The proposed requirement to disclose the existence and key details surrounding a material cybersecurity incident within four business days of determining that an incident is material underscores the importance of (1) implementing a tailored incident response plan in advance of an incident and (2) engaging with counsel immediately after an incident is discovered. In particular, companies should work with counsel to determine whether an incident is material such that a Form 8-K is required, and if disclosure is required, how to ensure that it meets SEC requirements while not compromising the effectiveness of its response or remediation plans. Helpfully, the SEC proposing release specifically indicates that companies would not be expected to disclose specific, technical information about their incident response or their cybersecurity systems, related networks and devices, or potential system vulnerabilities in such detail as would impede their response or remediation efforts.
In addition, close coordination with counsel will be critical as ongoing internal or external investigations, such as investigations by law enforcement, would not, under the proposed rules, excuse a delay in disclosure (unlike state data breach notification laws). At the same time, the proposal solicits comments on whether public disclosure could be delayed if requested by the Attorney General due to national security concerns. We expect this issue could yield significant comments and could lead to potential revision of the notification requirement.
Do Companies Need to Hire Cybersecurity Consultants?
The proposed rules do not identify cybersecurity best practices for public companies, nor do they prescribe cybersecurity practices that companies must follow. However, the proposal identifies a series of items that must be disclosed about companies’ cybersecurity risk management strategies (if applicable) and these items could signal the SEC’s expectations regarding cybersecurity programs, while compulsory disclosure could impact market practice and investor expectations. For example, the SEC’s proposal requires companies to describe whether they use third parties in connection with their cybersecurity risk assessment programs. If the rules are adopted as proposed, companies should not read them to require the retention of cybersecurity consultants. Instead, we recommend that companies consult with counsel and members of their technical teams about the appropriateness of their cybersecurity programs, allowing the resulting disclosure to reflect the board and management’s thoughtful and company-specific approach to cybersecurity risk management.

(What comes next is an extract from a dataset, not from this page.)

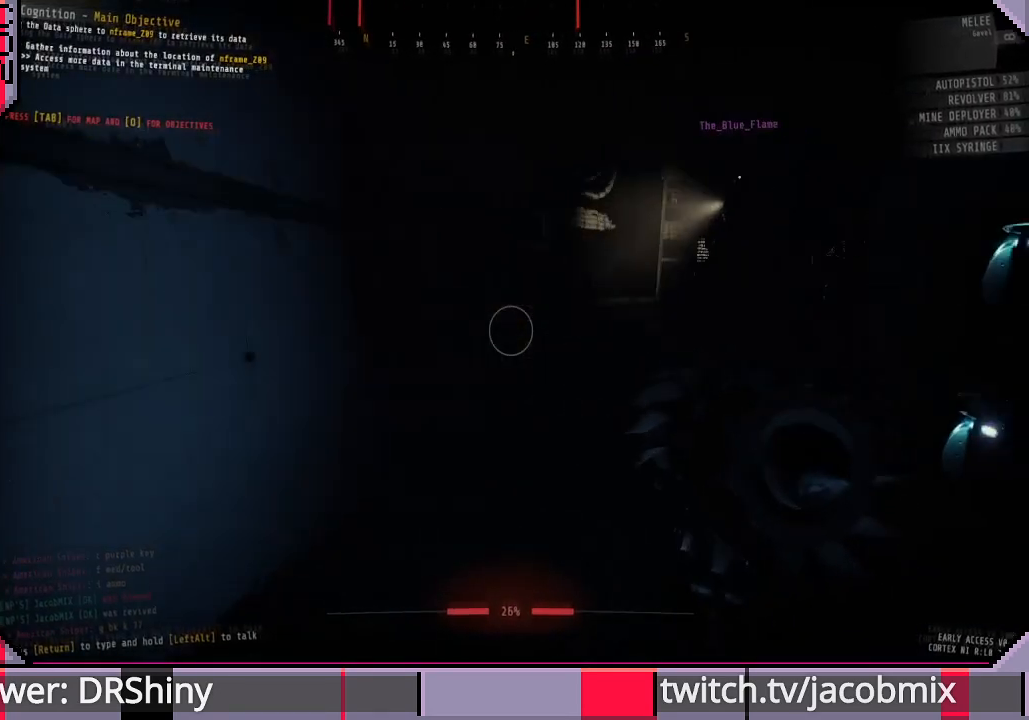
{"keys": ["shift", "w"], "mouse": [], "events": []}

Does the Board Need a Cyber Committee and Members with Cyber Expertise?
Similarly, while the proposed rules would require disclosure if any board members have cybersecurity expertise and whether cybersecurity risk oversight is overseen by the full board, a board committee or specific members, they should not be read as a pronouncement that all companies must recruit cybersecurity experts or establish cybersecurity committees. Like with other areas of risk management, boards should take a thoughtful and company-specific approach to determining an effective and appropriate structure for its oversight of cybersecurity risk.